Alors qu’elle tente, depuis plusieurs années, d’aligner les points de départ du délai d’action en garantie des vices cachés, la Cour de cassation a rendu, le 28 mai dernier, un arrêt permettant à des demandes prescrites en droit de la vente de continuer à prospérer. La Haute juridiction deviendrait-elle schizophrène ?
La Chancellerie poursuit inlassablement son effort de désengorgement des tribunaux au profit de règlements amiables des conflits au point où l’on peut parler littéralement d’une « politique nationale de l’amiable » (voir en ce sens l’éclairant article du Professeur Natalie Fricéro, L’audience de règlement amiable : un nouveau mode amiable ?, Dalloz actualités éd. 6 juin 2025). Toutefois, la politique judiciaire de la Cour de cassation prend parfois le chemin inverse, allant jusqu’à s’apparenter à un véritable tonneau des Danaïdes tant elle facilite certains recours qu’on aurait pu croire prescrits.

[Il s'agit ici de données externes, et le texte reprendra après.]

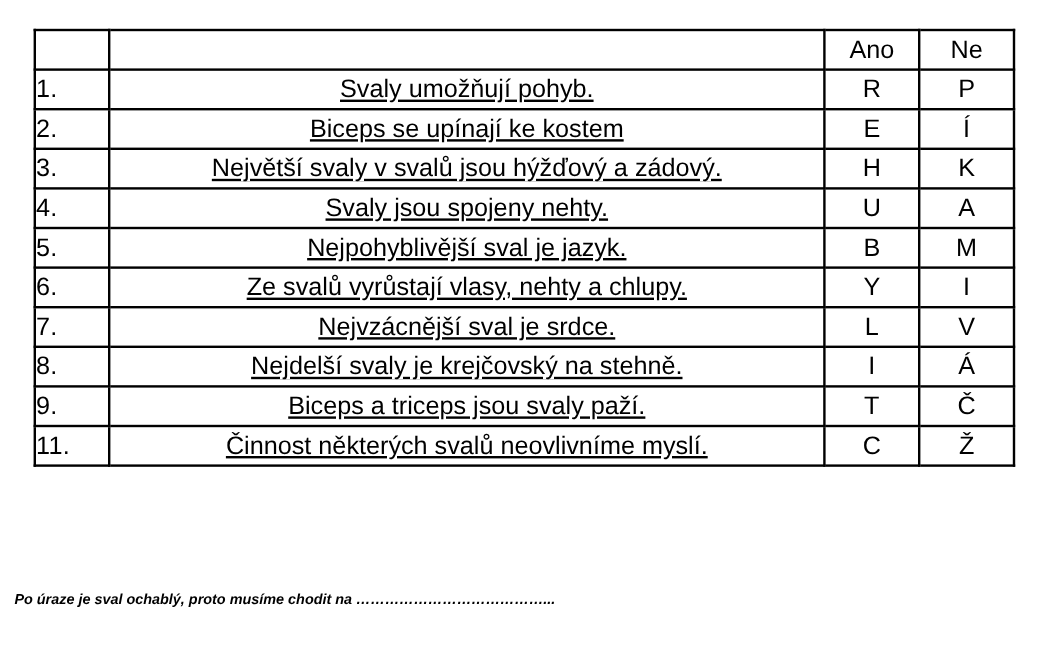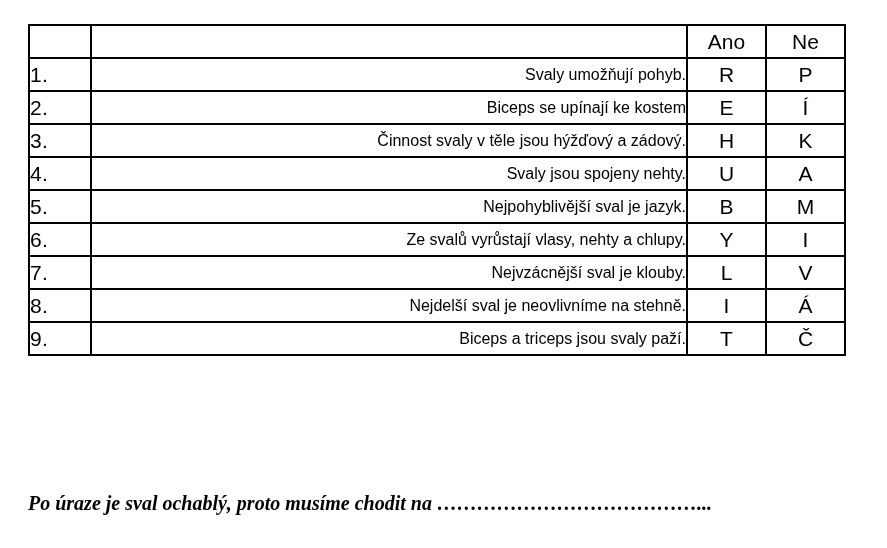--- a/index.html
+++ b/index.html
@@ -43,47 +43,47 @@
   col.c-yes { width: 79px; }
   col.c-no { width: 79px; }
 
   .num-cell {
     font-size: 21px;
     padding-left: 10px;
     text-align: left;
     letter-spacing: 0.2px;
   }
   .stmt-cell {
-    font-size: 16px;
+    font-size: 21px;
     padding-left: 13px;
-    text-align: right;
+    text-align: center;
+    text-decoration: underline;
   }
   .hdr-blank {
     height: 31px;
   }
   .hdr-ans {
     font-size: 21px;
     text-align: center;
     font-weight: normal;
   }
   .ans-cell {
     font-size: 21px;
     text-align: center;
     font-weight: bold;
   }
   .prompt {
     position: absolute;
-    left: 28px;
+    left: 12px;
     top: 492px;
     width: 830px;
-    font-size: 20px;
+    font-size: 12px;
     font-weight: bold;
     font-style: italic;
     white-space: nowrap;
-    font-family: Liberation Serif, serif;
   }
   .prompt .dots {
     letter-spacing: 0px;
   }
 </style>
 </head>
 <body>
 
 <div class="page">
 
@@ -111,21 +111,21 @@
           <td class="ans-cell">P</td>
         </tr>
         <tr>
           <td class="num-cell">2.</td>
           <td class="stmt-cell">Biceps se upínají ke kostem</td>
           <td class="ans-cell">E</td>
           <td class="ans-cell">Í</td>
         </tr>
         <tr>
           <td class="num-cell">3.</td>
-          <td class="stmt-cell">Činnost svaly v těle jsou hýžďový a zádový.</td>
+          <td class="stmt-cell">Největší svaly v svalů jsou hýžďový a zádový.</td>
           <td class="ans-cell">H</td>
           <td class="ans-cell">K</td>
         </tr>
         <tr>
           <td class="num-cell">4.</td>
           <td class="stmt-cell">Svaly jsou spojeny nehty.</td>
           <td class="ans-cell">U</td>
           <td class="ans-cell">A</td>
         </tr>
         <tr>
@@ -135,35 +135,41 @@
           <td class="ans-cell">M</td>
         </tr>
         <tr>
           <td class="num-cell">6.</td>
           <td class="stmt-cell">Ze svalů vyrůstají vlasy, nehty a chlupy.</td>
           <td class="ans-cell">Y</td>
           <td class="ans-cell">I</td>
         </tr>
         <tr>
           <td class="num-cell">7.</td>
-          <td class="stmt-cell">Nejvzácnější sval je klouby.</td>
+          <td class="stmt-cell">Nejvzácnější sval je srdce.</td>
           <td class="ans-cell">L</td>
           <td class="ans-cell">V</td>
         </tr>
         <tr>
           <td class="num-cell">8.</td>
-          <td class="stmt-cell">Nejdelší sval je neovlivníme na stehně.</td>
+          <td class="stmt-cell">Nejdelší svaly je krejčovský na stehně.</td>
           <td class="ans-cell">I</td>
           <td class="ans-cell">Á</td>
         </tr>
         <tr>
           <td class="num-cell">9.</td>
           <td class="stmt-cell">Biceps a triceps jsou svaly paží.</td>
           <td class="ans-cell">T</td>
           <td class="ans-cell">Č</td>
+        </tr>
+        <tr>
+          <td class="num-cell">11.</td>
+          <td class="stmt-cell">Činnost některých svalů neovlivníme myslí.</td>
+          <td class="ans-cell">C</td>
+          <td class="ans-cell">Ž</td>
         </tr>
       </tbody>
     </table>
   </div>
 
   <div class="prompt">
     <span>Po úraze je sval ochablý, proto musíme chodit na </span><span class="dots">…………………………………..</span><span>.</span>
   </div>
 
 </div>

Preuve en dernier lieu de ce constat, un très intéressant arrêt de la 3e chambre civile du 28 mai 2025 (n°23-18.781) publié au Bulletin, ce qui signe son importance, rendu en matière de point de départ de l’action en garantie des vices cachés, exercée par un constructeur et son assureur, contre un fournisseur et son assureur. Aux termes d’une motivation rigoureuse et pourtant pragmatique, la 3e chambre civile fixe le point de départ de ce délai à la date de l’assignation en responsabilité, délivrée au constructeur, et, à défaut, à compter de l’exécution de son obligation à réparation.
Un assureur à la double casquette DO/RCD
Les faits sont assez classiques : dans le cadre d’une opération de réhabilitation, un maître d’ouvrage confie les travaux à un certain nombre de constructeurs. Une assurance dommages-ouvrage est également souscrite auprès d’une compagnie qui aura une double casquette puisqu’elle assurera également la RCD du constructeur titulaire du lot bardage.